## PROVIDED MATERIAL
---

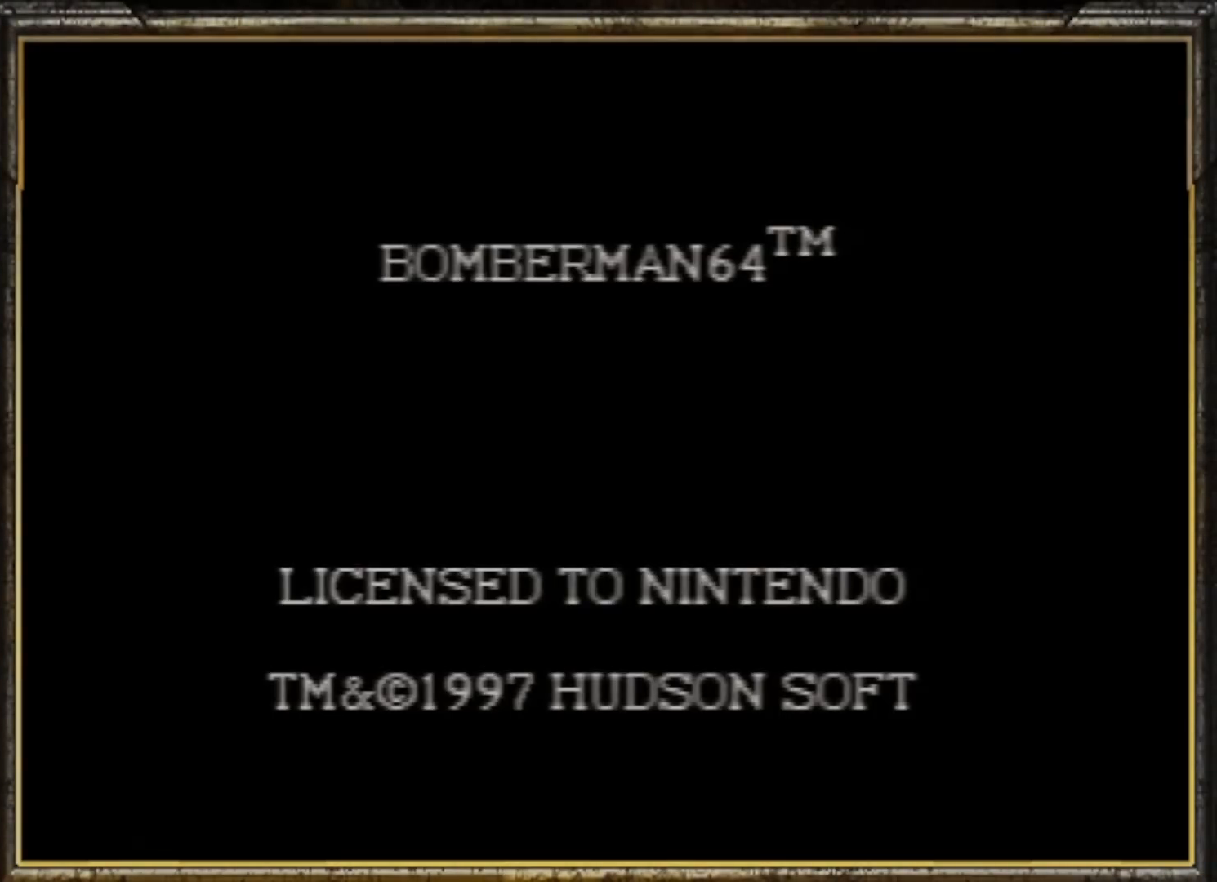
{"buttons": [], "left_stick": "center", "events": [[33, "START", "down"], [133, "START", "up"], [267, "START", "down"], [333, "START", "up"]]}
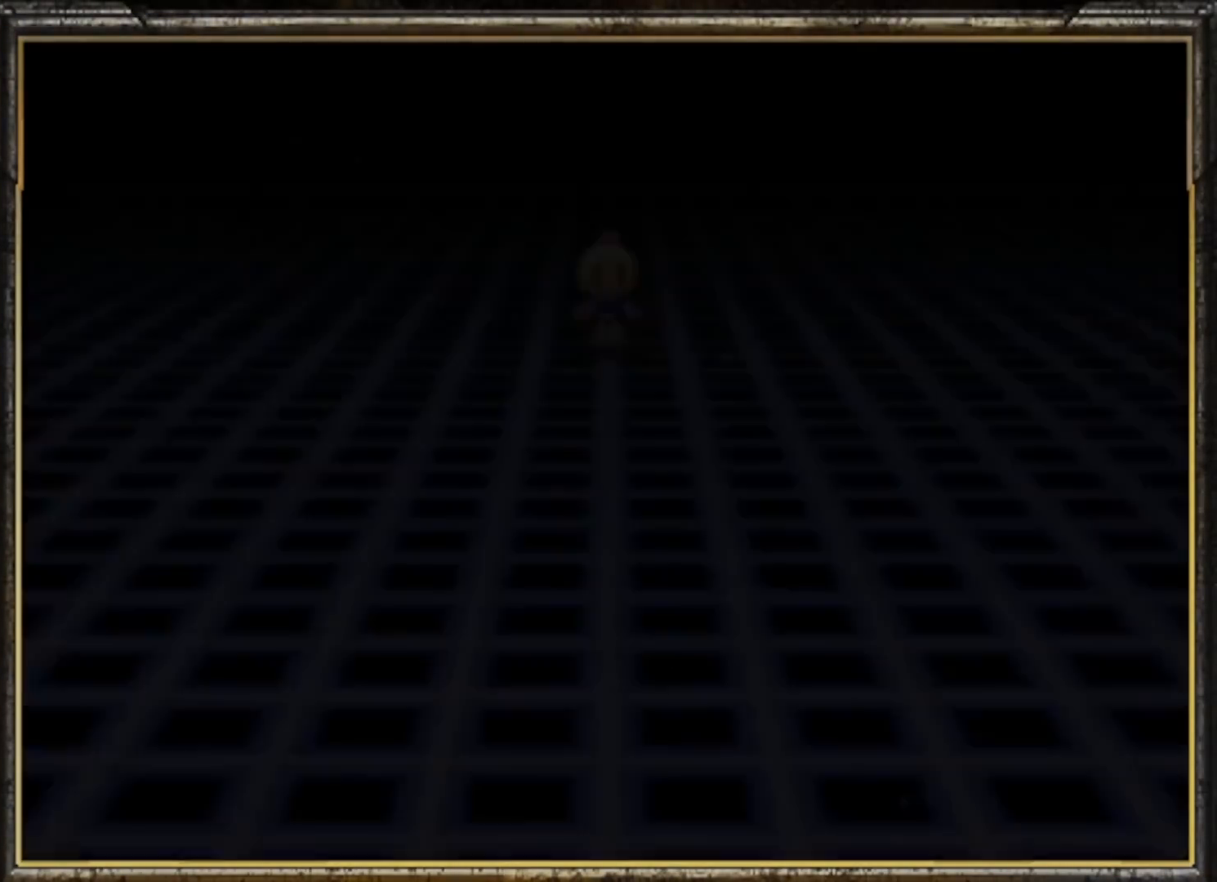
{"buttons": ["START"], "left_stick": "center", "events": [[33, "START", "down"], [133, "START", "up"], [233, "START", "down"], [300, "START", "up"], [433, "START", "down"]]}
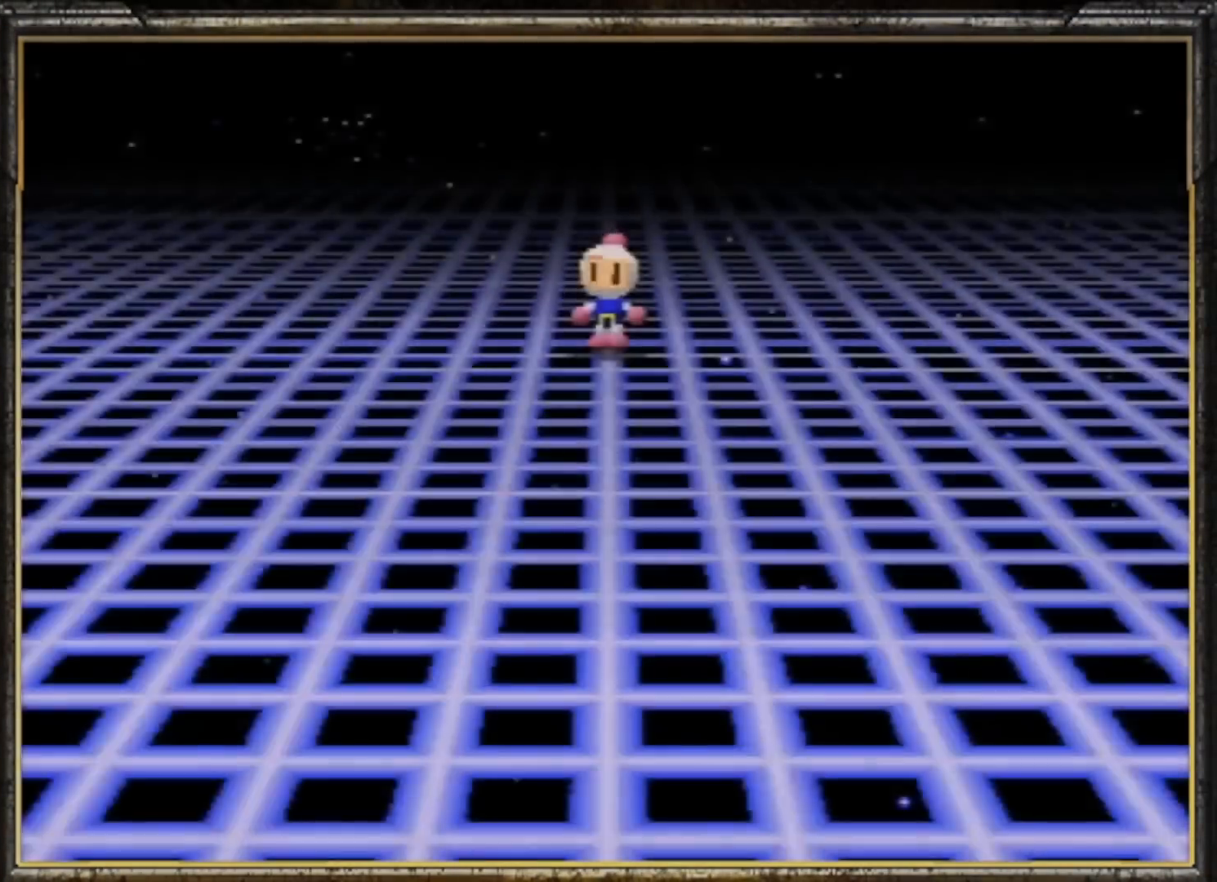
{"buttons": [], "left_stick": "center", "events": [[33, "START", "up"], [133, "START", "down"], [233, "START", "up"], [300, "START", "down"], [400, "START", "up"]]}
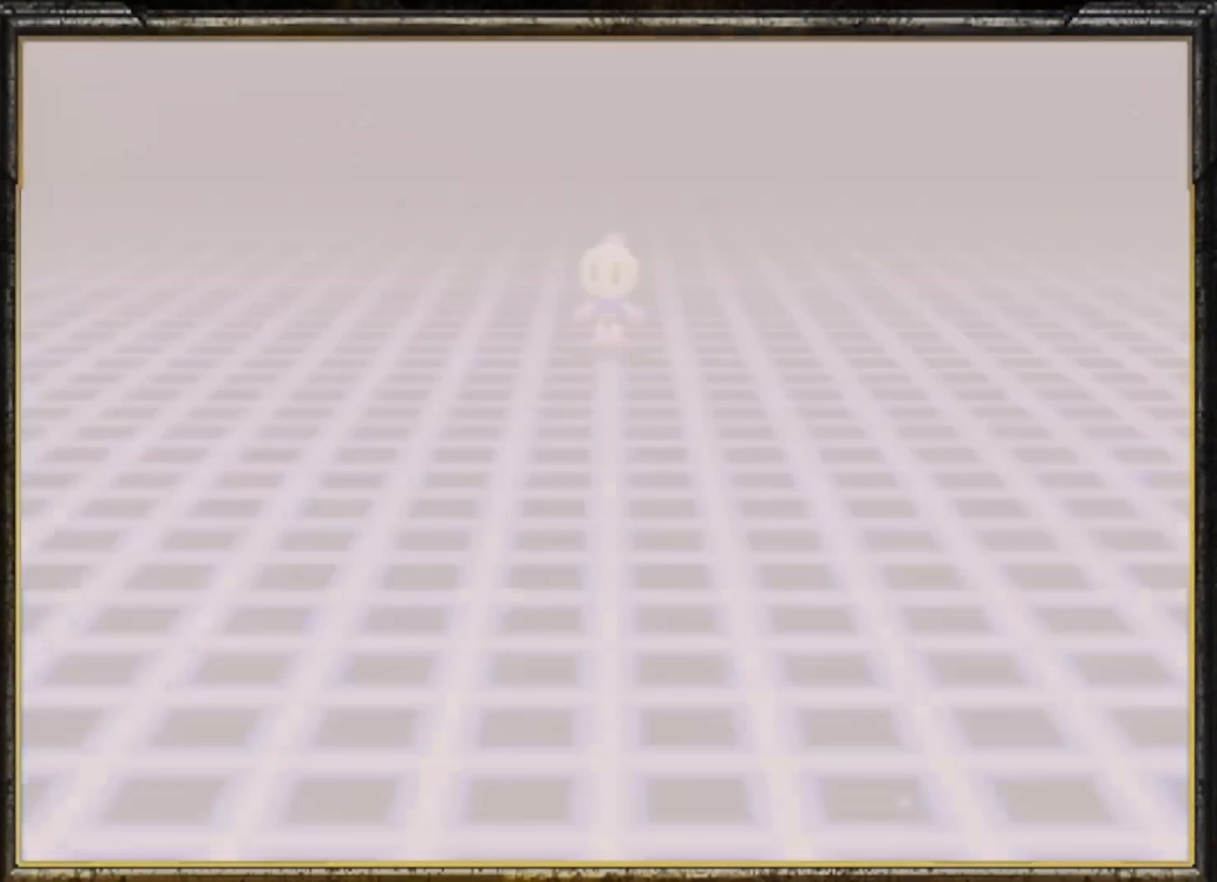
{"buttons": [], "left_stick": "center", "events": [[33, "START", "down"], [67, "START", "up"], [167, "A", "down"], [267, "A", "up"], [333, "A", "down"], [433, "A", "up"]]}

---

## PROBLEM TO WORK ON
Write the material out again exactly. Skip each picture.

## THE ANSWER
{"buttons": [], "left_stick": "center", "events": [[33, "START", "down"], [133, "START", "up"], [267, "START", "down"], [333, "START", "up"]]}
{"buttons": ["START"], "left_stick": "center", "events": [[33, "START", "down"], [133, "START", "up"], [233, "START", "down"], [300, "START", "up"], [433, "START", "down"]]}
{"buttons": [], "left_stick": "center", "events": [[33, "START", "up"], [133, "START", "down"], [233, "START", "up"], [300, "START", "down"], [400, "START", "up"]]}
{"buttons": [], "left_stick": "center", "events": [[33, "START", "down"], [67, "START", "up"], [167, "A", "down"], [267, "A", "up"], [333, "A", "down"], [433, "A", "up"]]}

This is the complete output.